Secara terpisah, peneliti senior Imparsial dan pegiat di Centra Initiative, Al Araf, berpandangan, proses pergantian kepala Polri oleh Presiden perlu dilakukan secara obyektif dengan mempertimbangkan kompetensi, rekam jejak, serta aspek kepemimpinannya. Meski pengangkatan kepala Polri merupakan kewenangan Presiden, penting bagi Presiden untuk mendengarkan masukan dan saran dari masyarakat.
Menurut Al Araf, selain kompetensi dan rekam jejak, calon kepala Polri haruslah sosok yang mau mendengarkan dan membuka diri pada berbagai kelompok masyarakat. Dengan demikian, diperlukan sosok yang mampu berkomunikasi dengan berbagai kalangan.
Selain itu, kepala Polri ke depan diharapkan menjadikan HAM sebagai dasar pelaksanaan tugas dan fungsi Polri dengan menjadikan Undang-Undang Nomor 39 Tahun 1999 tentang Hak Asasi Manusia dan Perkap No 8/2009 sebagai dasar Polri.
”Karena sejatinya polisi itu bekerja untuk memberikan rasa aman bagi masyarakat,” ujar Al Araf.
Selain kompetensi dan rekam jejak, calon kepala Polri haruslah sosok yang mau mendengarkan dan membuka diri pada berbagai kelompok masyarakat.
Sementara itu, Ketua Presidium Indonesia Police Watch Neta S Pane berpandangan, terdapat warisan dua warisan utang bagi kepala Polri baru untuk dituntaskan.
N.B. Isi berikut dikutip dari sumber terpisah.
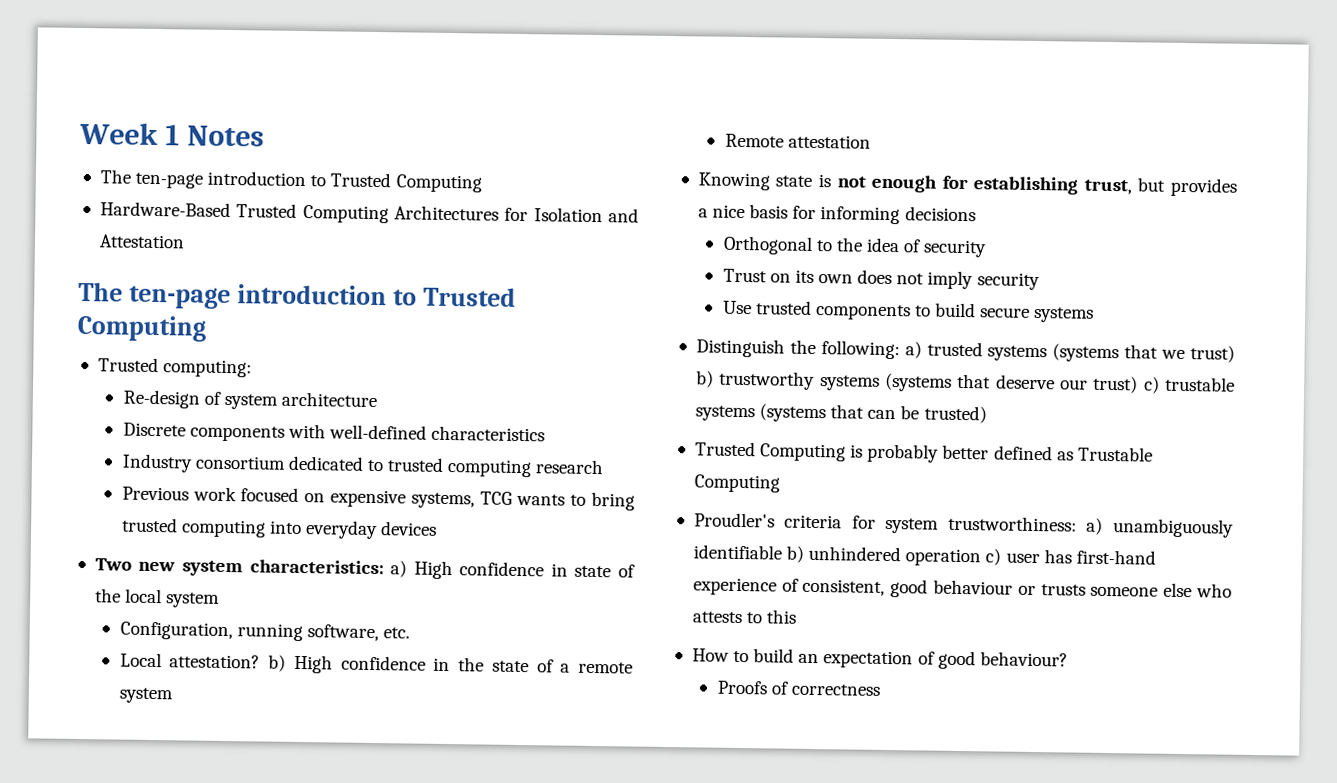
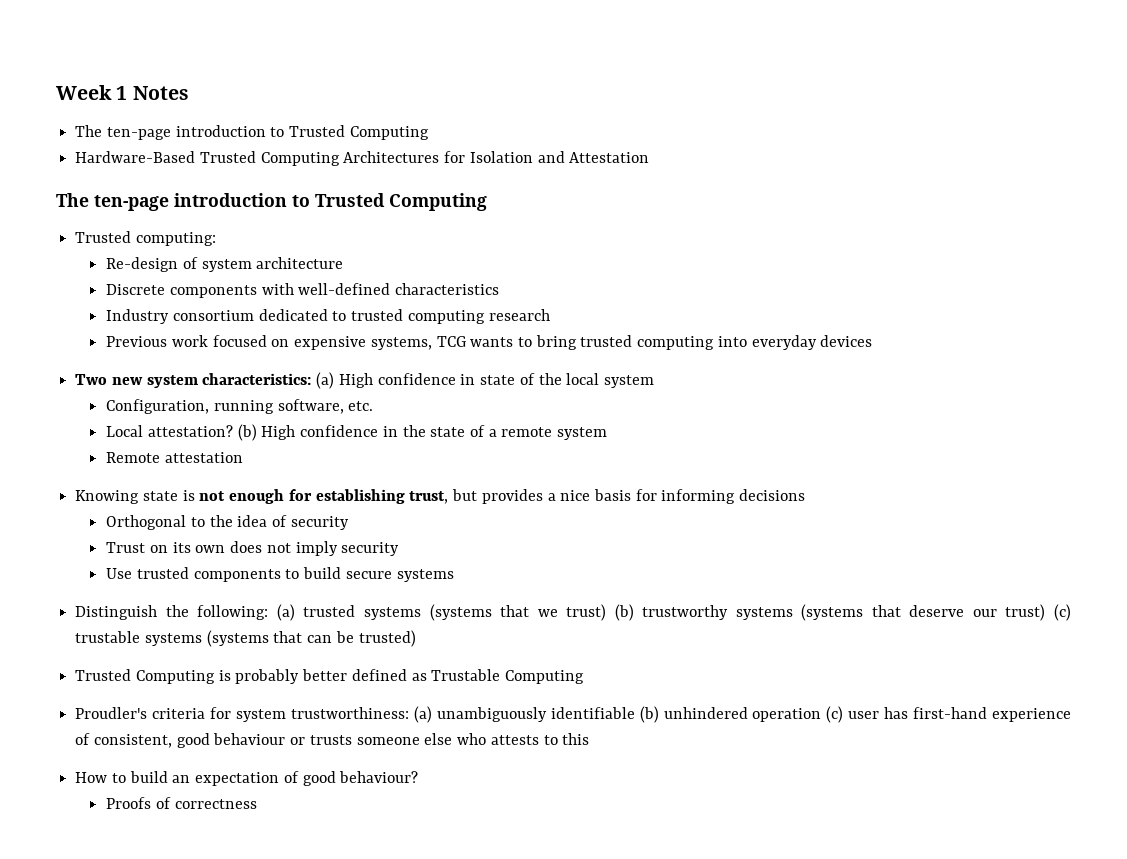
[390,560,408,578] a) -> [316,372,335,389] (a)
[268,654,287,672] b) -> [237,424,257,441] (b)
[904,341,922,359] a) -> [276,604,295,621] (a)
[695,370,714,388] b) -> [614,604,634,621] (b)
[1143,376,1160,394] c) -> [1053,604,1071,621] (c)
[1086,517,1104,535] a) -> [413,706,432,723] (a)
[786,545,805,563] b) -> [639,706,659,723] (b)
[985,548,1002,566] c) -> [826,706,844,723] (c)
Keduanya adalah kasus pembunuhan satu keluarga di Sigi, Sulawesi Tengah, yang diduga dilakukan Mujahidin Indonesia Timur (MIT) dan penembakan yang menewaskan 6 laskar Front Pembela Islam (FPI) di Kilometer 50 Tol Jakarta-Cikampek.
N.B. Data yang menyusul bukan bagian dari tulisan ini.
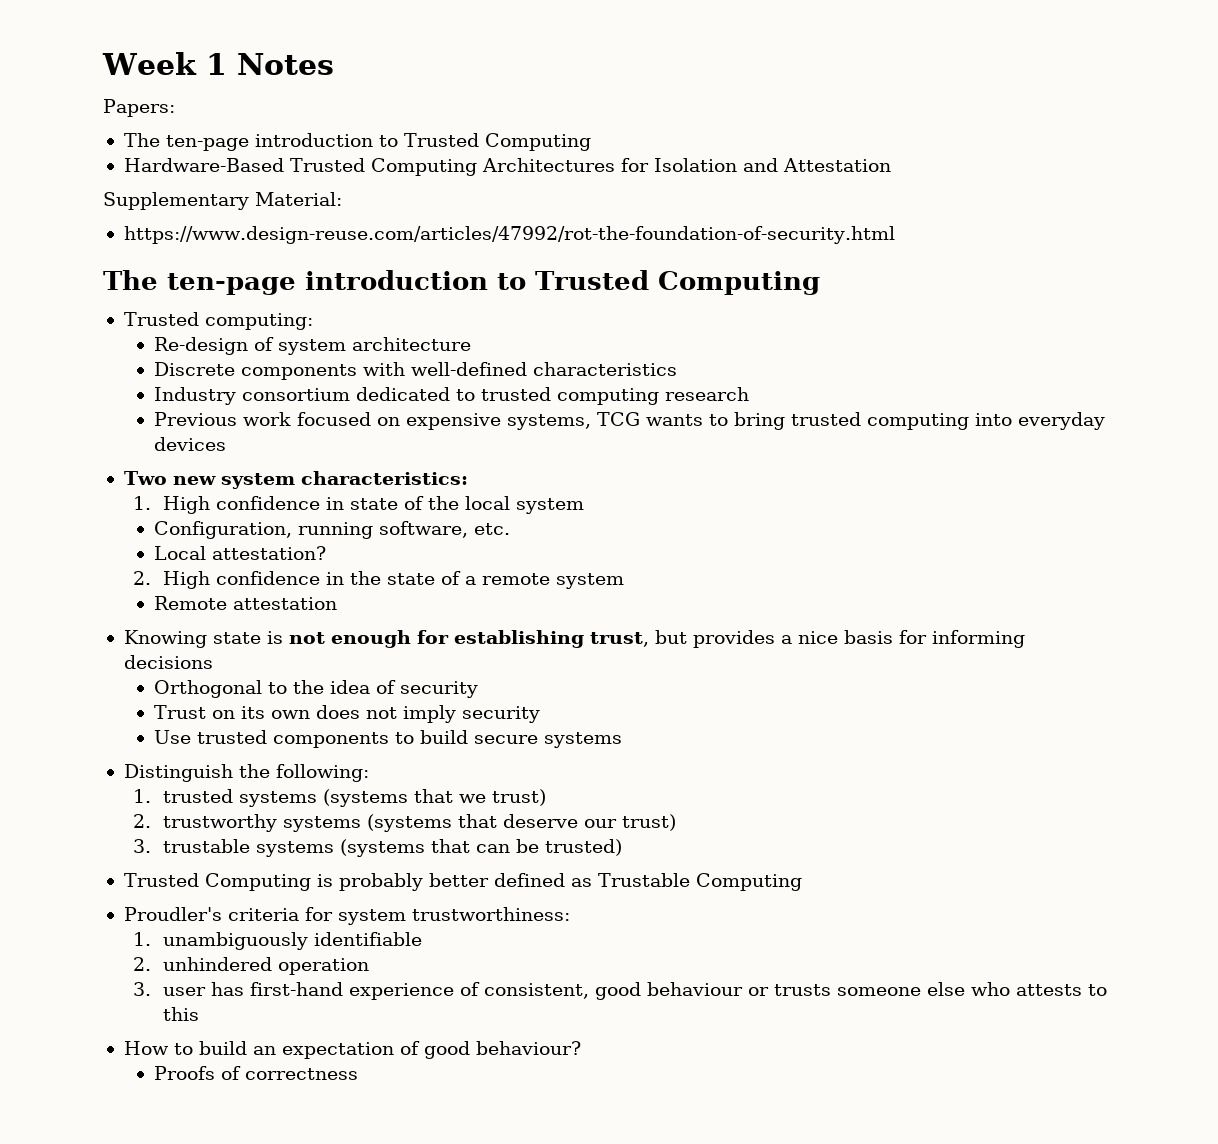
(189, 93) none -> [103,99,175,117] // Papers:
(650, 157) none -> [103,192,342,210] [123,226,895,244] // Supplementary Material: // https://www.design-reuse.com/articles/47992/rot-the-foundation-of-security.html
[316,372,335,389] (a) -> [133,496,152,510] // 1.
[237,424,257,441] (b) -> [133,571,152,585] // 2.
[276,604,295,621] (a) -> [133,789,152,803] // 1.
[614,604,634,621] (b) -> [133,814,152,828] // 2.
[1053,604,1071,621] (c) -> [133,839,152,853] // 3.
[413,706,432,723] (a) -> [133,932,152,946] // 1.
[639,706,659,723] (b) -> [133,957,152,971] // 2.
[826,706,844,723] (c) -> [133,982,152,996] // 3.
”Ketidakmampuan menuntaskan kasus Sigi adalah kegagalan Jenderal Idham Azis sebagai mantan petinggi Detasemen Khusus 88 Antiteror yang selama ini sangat agresif memburu teroris. IPW berharap menjelang pensiunnya Idham Azis sebagai Kapolri, kelompok Ali Kalora ini bisa ditangkap,” kata Neta.
Selain itu, menurut Neta, kasus terbunuhnya enam anggota laskar FPI juga belum tuntas hingga saat ini. Jika tidak dituntaskan segera, kedua kasus itu dapat menjadi masalah baru yang rumit di kemudian hari.
Kapolri yang baru nantinya diharapkan dapat segera melakukan konsolidasi di internal Polri agar jajaran kepolisian bisa fokus untuk menuntaskan kasus tersebut. Kapolri baru juga perlu melakukan pendekatan kepada tokoh masyarakat untuk membantu Polri menuntaskan kasus tersebut.
Sebelumnya, Ketua Harian Kompolnas Benny Mamoto mengatakan, Kompolnas belum menyerahkan nama-nama calon Kapolri kepada Presiden. Saat ini, Kompolnas sedang melakukan finalisasi terkait hal itu.